Exercise description: In the passage on debt and financial crises, could you rewrite the stretch from "What about the" through "Bank Credit Analyst).", changing "nations" to "countries"?

Source extract:
════

What about the long-term? It could be very good, if everybody works their way through to successful new regimes. Or very bad, if most major nations fail to do so.

(2) Causes
The odds of this synchrony are too great for this to result from coincidence. What systemic factor might account for it? These nations have different demographics, economic and political structures, social systems, and trade patterns.
My guess (emphasis on guess): the common elements are poorly managed debt and lax regulation of their financial industry — although in different ways. Debt excesses differ from nation to nation: internal or external loans, private or public sector debt, debt incurred for investment or consumption. It’s the debt supercycle (coined by Hamilton Bolton and Tony Boeckh of Bank Credit Analyst).
Ditto for the banks. Some got into trouble speculating. Some the old fashioned way, by excessive and imprudent mortgage and business loans. Some were ordered or pressured by governments to make bad loans (often to the government).

════

Data records:
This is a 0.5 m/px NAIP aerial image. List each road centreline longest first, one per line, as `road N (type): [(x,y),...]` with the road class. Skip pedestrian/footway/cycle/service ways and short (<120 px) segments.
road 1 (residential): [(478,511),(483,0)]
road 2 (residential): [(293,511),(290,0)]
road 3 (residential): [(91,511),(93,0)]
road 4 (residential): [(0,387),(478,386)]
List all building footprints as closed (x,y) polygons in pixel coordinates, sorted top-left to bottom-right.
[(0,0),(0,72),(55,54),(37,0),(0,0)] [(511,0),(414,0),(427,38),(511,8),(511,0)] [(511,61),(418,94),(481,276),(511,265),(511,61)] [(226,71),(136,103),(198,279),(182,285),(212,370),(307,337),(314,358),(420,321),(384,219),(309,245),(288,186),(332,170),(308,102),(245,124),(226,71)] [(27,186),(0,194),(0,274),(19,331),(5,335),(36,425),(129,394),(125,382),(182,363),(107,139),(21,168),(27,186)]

════

Reply to the task:
What about the long-term? It could be very good, if everybody works their way through to successful new regimes. Or very bad, if most major countries fail to do so.

(2) Causes
The odds of this synchrony are too great for this to result from coincidence. What systemic factor might account for it? These countries have different demographics, economic and political structures, social systems, and trade patterns.
My guess (emphasis on guess): the common elements are poorly managed debt and lax regulation of their financial industry — although in different ways. Debt excesses differ from nation to nation: internal or external loans, private or public sector debt, debt incurred for investment or consumption. It’s the debt supercycle (coined by Hamilton Bolton and Tony Boeckh of Bank Credit Analyst).